At the powerful, grinning nudges of my three children, I applied.  Then I waited. Periodically I’d receive a message from the Peace Corps asking for answers to various questions regarding my finances, my health, my language skills.  Eventually those messages came more frequently and once again I saw myself in the midst of something big happening right before my eyes.  They were considering me for a post somewhere in a spanish speaking country!  Really?  Really.  A spanish-speaking country. Latin America.  South.  How far south?  But, but, but, what if my daughter and son-in-law have a baby, what if my son gets engaged?   Oh mother, are you really going to deny yourself this incredible opportunity based on the what-ifs of life?   Well, no.  You’ve got a point.  I suppose not.

Here I am, sitting in my sweet little casita in the middle of Paraguay, South America on the 53rd anniversary of the day – March 1, 1961 – when President Kennedy issued the executive order to establish the Peace Corps.  My house is painted multiple bright colors inside and out….turquoise, purple, goldenrod yellow and cranberry.  The streets are cobblestone.  Eucalyptus trees with their blonde, smooth bark, provide a luscious scent.  Enormous mango trees drop dozens of ripe fruit onto my patio, providing an easy midday snack.  Everything I want to communicate and every conversation I have is in spanish.  Around me I hear smatterings of an indigenous tribal language called guarani, in the form of what’s called jopara, a mix of guarani and spanish.  I struggle to speak it as I try one syllable with its nasal sound and another syllable with its guttural sound.  I don’t drink a glass of iced tea, I drink terreré out of a guampa, using a bombillia as my straw.  My current schedule, as well as plans for the coming months, consist of classes in topics I love, for children and adolescents.  Self-esteem and leadership, character-building activities, english, violin, art, and another topic that speaks so clearly to me called “Construye Tus Sueños” which means Build Your Dreams.  Teaching that class seems just the right thing to do, considering.

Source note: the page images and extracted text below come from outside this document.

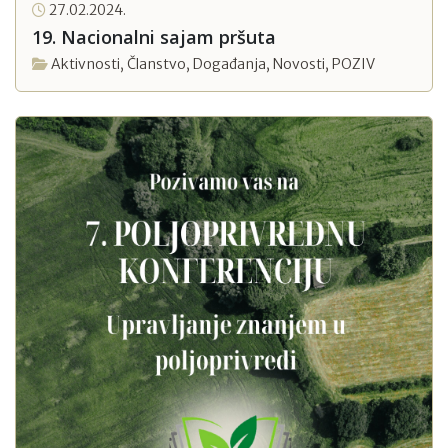
27.02.2024.
19. Nacionalni sajam pršuta
Aktivnosti
,
Članstvo
,
Događanja
,
Novosti
,
POZIV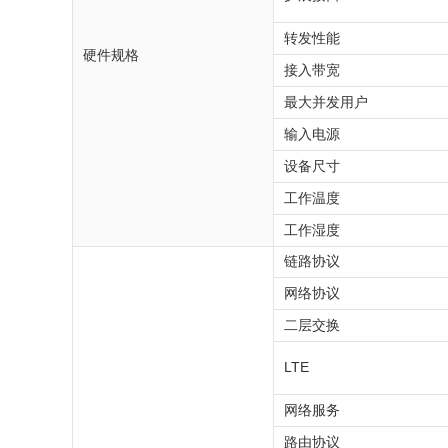
转发性能
硬件规格
接入带宽
最大并发用户
输入电源
设备尺寸
工作温度
工作湿度
链路协议
网络协议
二层交换
LTE
网络服务
路由协议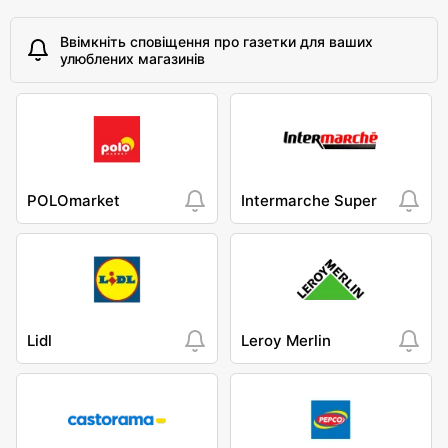
Ввімкніть сповіщення про газетки для ваших
улюблених магазинів
POLOmarket
Intermarche Super
Lidl
Leroy Merlin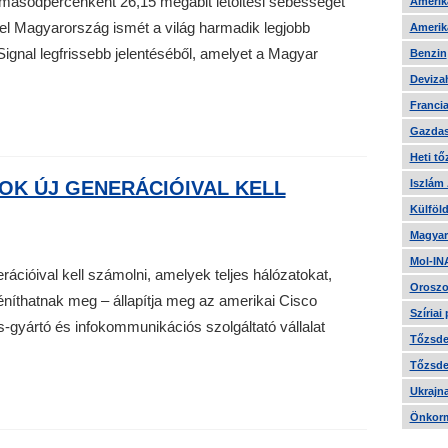
 másodpercenként 26,15 megabit letöltési sebességet
Amerika
yel Magyarország ismét a világ harmadik legjobb
Amerika
Signal legfrissebb jelentéséből, amelyet a Magyar
Benzin
Devizah
Francia
Gazdas
Heti tő
OK ÚJ GENERÁCIÓIVAL KELL
Iszlám
Külföld
Magyar
Mol-IN
ációival kell számolni, amelyek teljes hálózatokat,
Oroszo
éníthatnak meg – állapítja meg az amerikai Cisco
Szíriai
-gyártó és infokommunikációs szolgáltató vállalat
Tőzsde 
Tőzsde 
Ukrajn
Önkorm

President Kennedy’s constant message on courage has stayed with me all these years.  I have certainly thought about it often and written about it frequently.  I gave a lesson in my site, sharing my thoughts about courage with the youth of my community.  I told them of my strong belief that we need only to muster the courage for the first step.  That’s all.  Just gather yourself up to take that initial, courageous first step.  With that, you have a great chance of reaching your goal, following your dream.  Each step we take provides its own impetus for the next step, and the next.  Before you know, you may find yourself where you’ve always wanted to be.